Effective technique, says Phoebe Dinkins, for a teacher. Maybe take up mime.

  Lily snorts. Might as well. Libov says I better not discuss Spadina in class again.

  But you teach civics!

  Exactly what I said. And I was told to keep my opinions to myself.

  Phoebe takes a good glug of wine and her tongue turns groovy: A lesson in suppression!

  Be serious, Pheeb. How the fuck are these kids going to learn the value of citizenship if they see me cave so quickly?

  Phoebe at the hi-fi abides the rhetorical. Reads the liner notes on Out to Lunch. She drops the needle, but it skips the groove. Alice the cat leaps out of nowhere.

  Shit, says Lily.

  The tabby, one-eyed after some ancient scrap, winks.

  ◊

  Two June 2s, forty-five years apart. Your entire lifetime, almost.
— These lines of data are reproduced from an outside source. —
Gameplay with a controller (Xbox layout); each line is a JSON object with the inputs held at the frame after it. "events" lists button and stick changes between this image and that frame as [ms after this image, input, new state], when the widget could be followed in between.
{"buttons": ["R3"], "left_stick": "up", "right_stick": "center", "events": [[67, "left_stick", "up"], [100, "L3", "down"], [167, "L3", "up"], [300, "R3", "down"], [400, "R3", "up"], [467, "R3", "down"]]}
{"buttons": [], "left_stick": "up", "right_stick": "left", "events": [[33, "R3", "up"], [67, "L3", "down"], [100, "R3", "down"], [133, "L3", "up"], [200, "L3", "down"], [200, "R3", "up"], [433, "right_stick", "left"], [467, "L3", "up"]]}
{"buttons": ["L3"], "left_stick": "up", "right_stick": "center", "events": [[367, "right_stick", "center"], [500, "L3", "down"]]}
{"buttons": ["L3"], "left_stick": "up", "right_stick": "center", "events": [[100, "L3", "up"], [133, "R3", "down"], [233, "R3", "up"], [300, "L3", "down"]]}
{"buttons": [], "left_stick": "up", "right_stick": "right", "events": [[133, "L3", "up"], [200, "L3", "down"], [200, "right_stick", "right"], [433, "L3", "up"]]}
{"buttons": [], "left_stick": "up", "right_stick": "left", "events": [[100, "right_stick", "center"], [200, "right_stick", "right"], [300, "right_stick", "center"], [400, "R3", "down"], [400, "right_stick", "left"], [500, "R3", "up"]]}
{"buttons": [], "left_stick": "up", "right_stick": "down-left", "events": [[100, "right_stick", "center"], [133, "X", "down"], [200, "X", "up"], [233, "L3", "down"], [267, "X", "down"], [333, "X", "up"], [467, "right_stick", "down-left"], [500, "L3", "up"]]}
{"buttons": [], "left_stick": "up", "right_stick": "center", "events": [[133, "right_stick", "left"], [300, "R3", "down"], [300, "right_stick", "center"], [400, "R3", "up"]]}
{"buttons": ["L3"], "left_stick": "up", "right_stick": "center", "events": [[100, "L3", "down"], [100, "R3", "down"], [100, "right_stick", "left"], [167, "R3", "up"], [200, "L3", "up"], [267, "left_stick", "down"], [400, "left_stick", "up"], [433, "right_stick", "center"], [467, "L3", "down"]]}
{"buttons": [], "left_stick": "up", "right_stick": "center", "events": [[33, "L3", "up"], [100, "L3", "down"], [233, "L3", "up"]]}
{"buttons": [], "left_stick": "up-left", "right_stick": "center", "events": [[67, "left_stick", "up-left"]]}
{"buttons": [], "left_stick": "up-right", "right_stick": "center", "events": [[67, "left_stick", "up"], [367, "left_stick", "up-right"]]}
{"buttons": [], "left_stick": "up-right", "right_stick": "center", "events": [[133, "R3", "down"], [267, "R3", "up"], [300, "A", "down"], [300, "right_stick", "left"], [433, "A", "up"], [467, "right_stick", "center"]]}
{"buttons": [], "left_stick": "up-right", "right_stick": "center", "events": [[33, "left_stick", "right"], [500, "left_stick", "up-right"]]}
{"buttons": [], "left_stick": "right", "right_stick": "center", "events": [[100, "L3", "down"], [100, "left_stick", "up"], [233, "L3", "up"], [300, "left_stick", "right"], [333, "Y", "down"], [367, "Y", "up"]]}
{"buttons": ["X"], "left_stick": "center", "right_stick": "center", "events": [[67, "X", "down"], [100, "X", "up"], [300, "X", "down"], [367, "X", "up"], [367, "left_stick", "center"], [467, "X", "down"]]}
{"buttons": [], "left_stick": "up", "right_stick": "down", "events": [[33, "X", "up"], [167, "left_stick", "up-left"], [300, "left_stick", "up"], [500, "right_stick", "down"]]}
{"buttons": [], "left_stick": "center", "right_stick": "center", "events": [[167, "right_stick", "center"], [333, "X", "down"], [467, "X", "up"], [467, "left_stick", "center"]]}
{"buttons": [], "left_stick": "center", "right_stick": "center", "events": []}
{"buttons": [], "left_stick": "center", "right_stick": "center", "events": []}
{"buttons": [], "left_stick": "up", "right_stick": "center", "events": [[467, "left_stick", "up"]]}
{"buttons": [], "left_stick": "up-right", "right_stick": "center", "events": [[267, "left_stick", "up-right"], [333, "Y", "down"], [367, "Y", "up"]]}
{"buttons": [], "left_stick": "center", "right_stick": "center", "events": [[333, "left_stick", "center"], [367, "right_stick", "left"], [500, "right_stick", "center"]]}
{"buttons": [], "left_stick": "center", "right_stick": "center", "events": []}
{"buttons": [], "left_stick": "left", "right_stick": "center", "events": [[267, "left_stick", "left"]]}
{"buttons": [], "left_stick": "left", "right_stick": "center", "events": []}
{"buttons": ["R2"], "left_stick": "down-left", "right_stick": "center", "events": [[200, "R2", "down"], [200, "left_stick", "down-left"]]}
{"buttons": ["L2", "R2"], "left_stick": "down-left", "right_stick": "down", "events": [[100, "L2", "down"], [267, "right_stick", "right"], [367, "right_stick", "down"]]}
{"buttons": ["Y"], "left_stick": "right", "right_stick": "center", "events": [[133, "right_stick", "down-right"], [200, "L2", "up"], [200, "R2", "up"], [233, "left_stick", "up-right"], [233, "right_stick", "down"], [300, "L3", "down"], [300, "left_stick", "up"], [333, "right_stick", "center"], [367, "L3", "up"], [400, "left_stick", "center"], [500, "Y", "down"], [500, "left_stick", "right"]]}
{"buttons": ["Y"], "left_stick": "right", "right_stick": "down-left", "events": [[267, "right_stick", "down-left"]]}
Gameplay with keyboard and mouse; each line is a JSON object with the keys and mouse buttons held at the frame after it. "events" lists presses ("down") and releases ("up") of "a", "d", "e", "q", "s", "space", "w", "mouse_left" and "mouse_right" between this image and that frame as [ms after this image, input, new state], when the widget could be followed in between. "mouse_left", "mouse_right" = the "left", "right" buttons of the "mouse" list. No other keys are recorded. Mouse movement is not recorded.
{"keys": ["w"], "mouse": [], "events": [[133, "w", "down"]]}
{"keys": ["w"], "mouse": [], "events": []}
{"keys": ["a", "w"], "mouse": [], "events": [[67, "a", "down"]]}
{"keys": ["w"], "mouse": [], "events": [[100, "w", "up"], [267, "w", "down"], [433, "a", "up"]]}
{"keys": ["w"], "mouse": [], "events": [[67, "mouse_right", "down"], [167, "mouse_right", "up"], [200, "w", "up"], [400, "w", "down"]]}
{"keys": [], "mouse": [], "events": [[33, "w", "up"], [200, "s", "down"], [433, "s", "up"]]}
And in that long span of days, your desire was never to reproduce, but to recreate. To take from the mind’s associative clutter hints of rhythmic unity, attach historical tidbit to bookish notions. And now? Now all you hear is the midwife’s Doppler measure strong heartbeat, the moment when child and father must both emerge, kicking and screaming.

  Es is forty weeks. All signs are good: blood pressure, uterus measurement, heart rate perhaps a little fast. Yours, too. Blood floods your amygdala, increased flow that makes you mindful of every prior moment. The uneasy valence of biography.

  ◊

  In the Blue Cellar Room, where only the stout-armed can serve enormous platters of fried schnitzel, pork chops, and chicken livers. Everywhere glistening carnivorous lips and plates of gristle and bone. Lily and Sachs stick to goulash, split a bottle of Bull’s Blood. He finishes his first glass and says, The earliest booksellers were copyists. Did you know that? I’m talking the sixth century or so. They wrote all their books by hand.